In order to meet the needs for all our user groups, we have had to adopt practices that we believed were necessary to make RSMTool robust. What do we mean by robust software? To be robust, any piece of software must meet the following criteria: the impact of any code change on its accuracy and performance can be measured (well-tested), its documentation is always up-to-date (well-documented), and the software (along with its dependencies) is easily installable by users. For RSMTool, we have leveraged several open-source tools and services to make it meet our definition. We have a comprehensive test suite (>90% code coverage) that we automatically run via continuous integration for any and all changes submitted to the code. We maintain extensive documentation (including multiple real-world tutorials) and any new functionality proposed for RSMTool must include a documentation component that is also reviewed as part of the code review. Finally, we release RSMTool as packages that can be easily installed (via either pip or conda) and all dependencies needed are also automatically installed.

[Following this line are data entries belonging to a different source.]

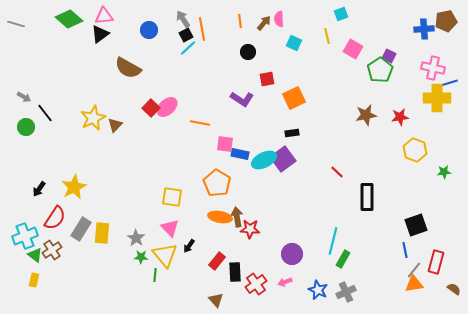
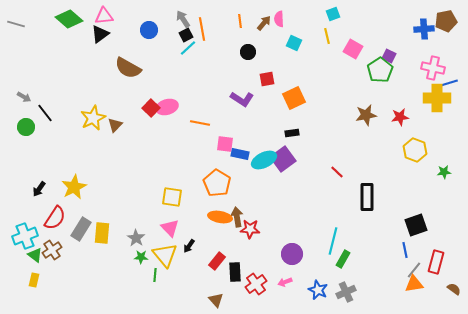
cyan square at (341, 14): moved 8 px left
pink ellipse at (167, 107): rotated 25 degrees clockwise
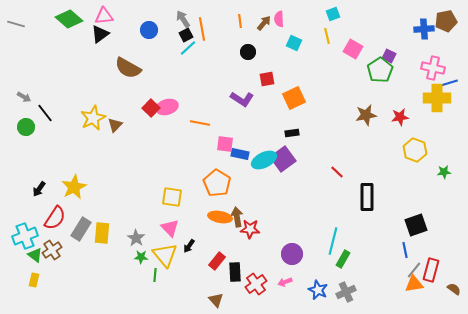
red rectangle at (436, 262): moved 5 px left, 8 px down
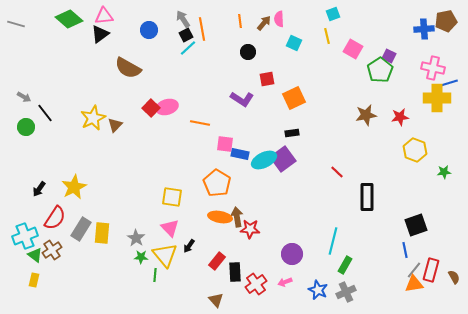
green rectangle at (343, 259): moved 2 px right, 6 px down
brown semicircle at (454, 289): moved 12 px up; rotated 24 degrees clockwise
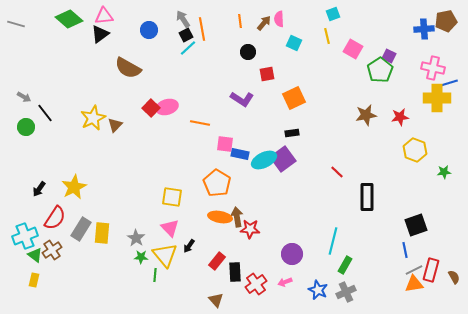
red square at (267, 79): moved 5 px up
gray line at (414, 270): rotated 24 degrees clockwise
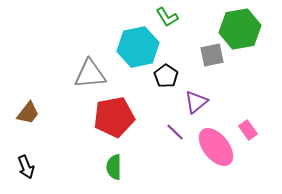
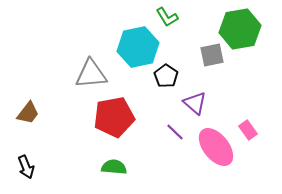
gray triangle: moved 1 px right
purple triangle: moved 1 px left, 1 px down; rotated 40 degrees counterclockwise
green semicircle: rotated 95 degrees clockwise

What does ETS hope to achieve by releasing the RSMTool?
The education sector has seen one of the most significant expansions of AI over the last few years with automated scoring of text and speech becoming an increasingly common application of NLP. ETS has long been a leader in the field of automated scoring and, since its inception, has been committed to building fair products and assessments that are designed to serve learners worldwide. By releasing RSMTool, developed in close collaboration between NLP scientists and psychometricians, ETS wants to continue its advocacy for the responsible use of AI in education in a very tangible way; specifically, we want to make it clear that when AI researchers think about the “performance” of an automated scoring system, they should consider not only the standard metrics of prediction accuracy (e.g. Pearson’s correlation) but also those of model fairness. More broadly, we would also like RSMTool to serve as an example of ways in which NLP researchers and psychometricians can and should work together.
Is there anything else that you would like to share about the RSMTool?
We want to encourage readers to help us improve RSMTool! They do not need to be a psychometrician or an NLP expert to contribute. We have many open issues related to documentation and to Python programming that would be perfect for any beginner to intermediate Python programmer. We also invite contributions to SKLL (Scikit-Learn Laboratory), – another ETS open-source package for efficiently running user-configurable, batched machine learning experiments – that is used underlyingly by RSMTool.